» **List of tasks**:
• A. In the comment about the Big Bang, what position does the writer say isn't new for the church?
• B. Return the part of the comment about the Big Bang from "If this was" up to and including "immunity from prosecution.".

--- START OF Page ---

Who gives a f** … ahem … a flyin’ fig
Gingerbaker,
WTF? I would agree. Saying that the Big Bang happened, but it did so because God caused it isn’t a new position for the church. For them, isn’t everything “God’s will” or “God’s work”?
WTF??? He just flatly dismissed years of work by the most intelligent man on the planet with his own scientifically-unsupportable, completely un-evidenced, logically-nonsensical and frankly self-serving pronouncement. That makes him “open to science”? He just threw science under the bus of papal authority!
If this was the good old days, Hawking would already have recanted from the boards of the rack. For fuck’s sake, this is the son-of-a-bitch who still protects child rapers from prosecution and rationalized it just two weeks by saying that raping children was considered perfectly acceptable by all members of society in the 1970’s. A bald-face lie so grotesque as to defiantly gloat his immunity from prosecution.
And now you just called him “open to science” even as he casually contradicts out of hand the best scientific explanation of the origin of the universe!! Do you have Stockholm syndrome or something?

--- END OF Page ---
--- START OF Record list ---

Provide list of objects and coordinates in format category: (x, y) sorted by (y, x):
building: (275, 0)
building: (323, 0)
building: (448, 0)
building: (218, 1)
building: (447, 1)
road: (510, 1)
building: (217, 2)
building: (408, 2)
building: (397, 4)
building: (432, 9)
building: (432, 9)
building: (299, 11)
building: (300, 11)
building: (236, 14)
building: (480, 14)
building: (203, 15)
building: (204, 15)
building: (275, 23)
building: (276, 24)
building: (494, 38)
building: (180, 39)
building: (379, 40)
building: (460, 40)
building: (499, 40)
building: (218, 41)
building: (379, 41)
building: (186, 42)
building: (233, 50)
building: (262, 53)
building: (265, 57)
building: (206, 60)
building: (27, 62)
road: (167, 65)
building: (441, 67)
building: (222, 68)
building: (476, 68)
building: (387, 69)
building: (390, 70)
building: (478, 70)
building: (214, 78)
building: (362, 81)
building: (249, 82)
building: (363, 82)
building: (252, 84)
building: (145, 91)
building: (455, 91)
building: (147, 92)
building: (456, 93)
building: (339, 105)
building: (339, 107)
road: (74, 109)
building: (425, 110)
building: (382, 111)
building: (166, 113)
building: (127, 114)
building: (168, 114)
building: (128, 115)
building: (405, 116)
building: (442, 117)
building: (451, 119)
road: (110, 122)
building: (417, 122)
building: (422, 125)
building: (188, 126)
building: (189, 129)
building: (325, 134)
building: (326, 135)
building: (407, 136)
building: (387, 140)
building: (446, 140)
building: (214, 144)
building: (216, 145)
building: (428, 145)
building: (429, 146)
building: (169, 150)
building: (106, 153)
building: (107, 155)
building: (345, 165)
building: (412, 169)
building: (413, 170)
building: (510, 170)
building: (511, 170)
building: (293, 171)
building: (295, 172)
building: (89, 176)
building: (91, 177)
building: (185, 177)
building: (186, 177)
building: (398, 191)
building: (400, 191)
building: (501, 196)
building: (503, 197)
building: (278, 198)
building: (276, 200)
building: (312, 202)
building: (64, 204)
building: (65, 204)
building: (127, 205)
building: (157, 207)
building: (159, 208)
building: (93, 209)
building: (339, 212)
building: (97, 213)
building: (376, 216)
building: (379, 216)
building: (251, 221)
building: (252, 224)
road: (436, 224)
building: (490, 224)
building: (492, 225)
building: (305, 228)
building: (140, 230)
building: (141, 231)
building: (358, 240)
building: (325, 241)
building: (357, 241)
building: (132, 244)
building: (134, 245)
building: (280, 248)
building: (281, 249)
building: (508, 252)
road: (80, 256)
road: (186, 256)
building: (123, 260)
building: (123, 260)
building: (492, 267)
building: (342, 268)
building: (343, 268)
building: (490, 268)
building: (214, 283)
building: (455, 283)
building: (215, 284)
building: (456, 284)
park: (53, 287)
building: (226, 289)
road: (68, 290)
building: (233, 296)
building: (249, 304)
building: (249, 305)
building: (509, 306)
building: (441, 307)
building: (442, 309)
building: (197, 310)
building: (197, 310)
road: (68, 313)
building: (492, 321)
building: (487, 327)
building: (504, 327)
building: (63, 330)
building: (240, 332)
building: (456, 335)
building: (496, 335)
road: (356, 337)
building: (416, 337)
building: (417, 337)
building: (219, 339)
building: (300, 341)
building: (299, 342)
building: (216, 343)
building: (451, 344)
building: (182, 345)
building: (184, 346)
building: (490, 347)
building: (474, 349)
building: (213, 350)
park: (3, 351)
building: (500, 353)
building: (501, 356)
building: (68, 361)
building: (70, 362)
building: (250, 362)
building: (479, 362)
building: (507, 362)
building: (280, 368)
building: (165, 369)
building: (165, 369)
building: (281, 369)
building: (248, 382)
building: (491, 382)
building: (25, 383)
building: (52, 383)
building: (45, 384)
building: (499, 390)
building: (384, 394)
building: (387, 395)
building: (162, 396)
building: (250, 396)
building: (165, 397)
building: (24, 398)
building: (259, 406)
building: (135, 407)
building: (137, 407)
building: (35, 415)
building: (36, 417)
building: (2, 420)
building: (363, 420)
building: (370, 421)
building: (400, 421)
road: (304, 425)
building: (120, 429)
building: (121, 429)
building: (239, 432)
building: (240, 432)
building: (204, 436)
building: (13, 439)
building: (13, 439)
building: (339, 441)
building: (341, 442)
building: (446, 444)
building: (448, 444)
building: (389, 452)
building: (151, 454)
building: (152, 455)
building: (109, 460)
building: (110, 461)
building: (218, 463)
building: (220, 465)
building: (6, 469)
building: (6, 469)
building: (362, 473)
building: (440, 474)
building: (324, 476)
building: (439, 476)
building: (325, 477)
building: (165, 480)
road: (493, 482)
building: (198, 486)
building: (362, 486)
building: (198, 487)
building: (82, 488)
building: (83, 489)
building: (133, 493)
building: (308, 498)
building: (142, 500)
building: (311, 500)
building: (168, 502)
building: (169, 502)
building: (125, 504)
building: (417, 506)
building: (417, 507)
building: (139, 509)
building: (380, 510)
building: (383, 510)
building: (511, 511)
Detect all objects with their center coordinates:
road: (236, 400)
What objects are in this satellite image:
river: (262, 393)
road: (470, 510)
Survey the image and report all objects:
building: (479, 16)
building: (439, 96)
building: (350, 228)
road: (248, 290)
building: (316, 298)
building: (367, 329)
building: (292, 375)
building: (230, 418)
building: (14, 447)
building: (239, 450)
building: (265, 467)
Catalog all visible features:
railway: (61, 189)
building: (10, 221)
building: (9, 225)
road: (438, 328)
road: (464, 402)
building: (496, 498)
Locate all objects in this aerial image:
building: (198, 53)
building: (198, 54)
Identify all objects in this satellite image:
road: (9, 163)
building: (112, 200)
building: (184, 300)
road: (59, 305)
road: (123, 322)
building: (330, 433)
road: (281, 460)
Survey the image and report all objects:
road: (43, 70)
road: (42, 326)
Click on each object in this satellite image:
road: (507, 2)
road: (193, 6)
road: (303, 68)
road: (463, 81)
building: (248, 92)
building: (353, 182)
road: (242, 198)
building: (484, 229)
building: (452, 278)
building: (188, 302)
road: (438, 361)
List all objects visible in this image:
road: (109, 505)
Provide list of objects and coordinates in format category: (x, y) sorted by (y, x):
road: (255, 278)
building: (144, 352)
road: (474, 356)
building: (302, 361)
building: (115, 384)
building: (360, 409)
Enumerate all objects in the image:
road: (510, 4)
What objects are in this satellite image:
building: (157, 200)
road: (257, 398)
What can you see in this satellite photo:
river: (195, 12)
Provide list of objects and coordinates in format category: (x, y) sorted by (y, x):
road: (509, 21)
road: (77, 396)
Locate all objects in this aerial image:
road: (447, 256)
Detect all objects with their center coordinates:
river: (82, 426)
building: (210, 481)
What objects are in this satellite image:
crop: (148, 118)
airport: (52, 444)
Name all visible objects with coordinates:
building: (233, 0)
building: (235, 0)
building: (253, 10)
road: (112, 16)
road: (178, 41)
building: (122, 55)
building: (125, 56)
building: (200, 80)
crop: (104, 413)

--- END OF Record list ---

» **Completed exercise**:
• A. Saying that the Big Bang happened, but that it did so because God caused it.

• B.
If this was the good old days, Hawking would already have recanted from the boards of the rack. For fuck’s sake, this is the son-of-a-bitch who still protects child rapers from prosecution and rationalized it just two weeks by saying that raping children was considered perfectly acceptable by all members of society in the 1970’s. A bald-face lie so grotesque as to defiantly gloat his immunity from prosecution.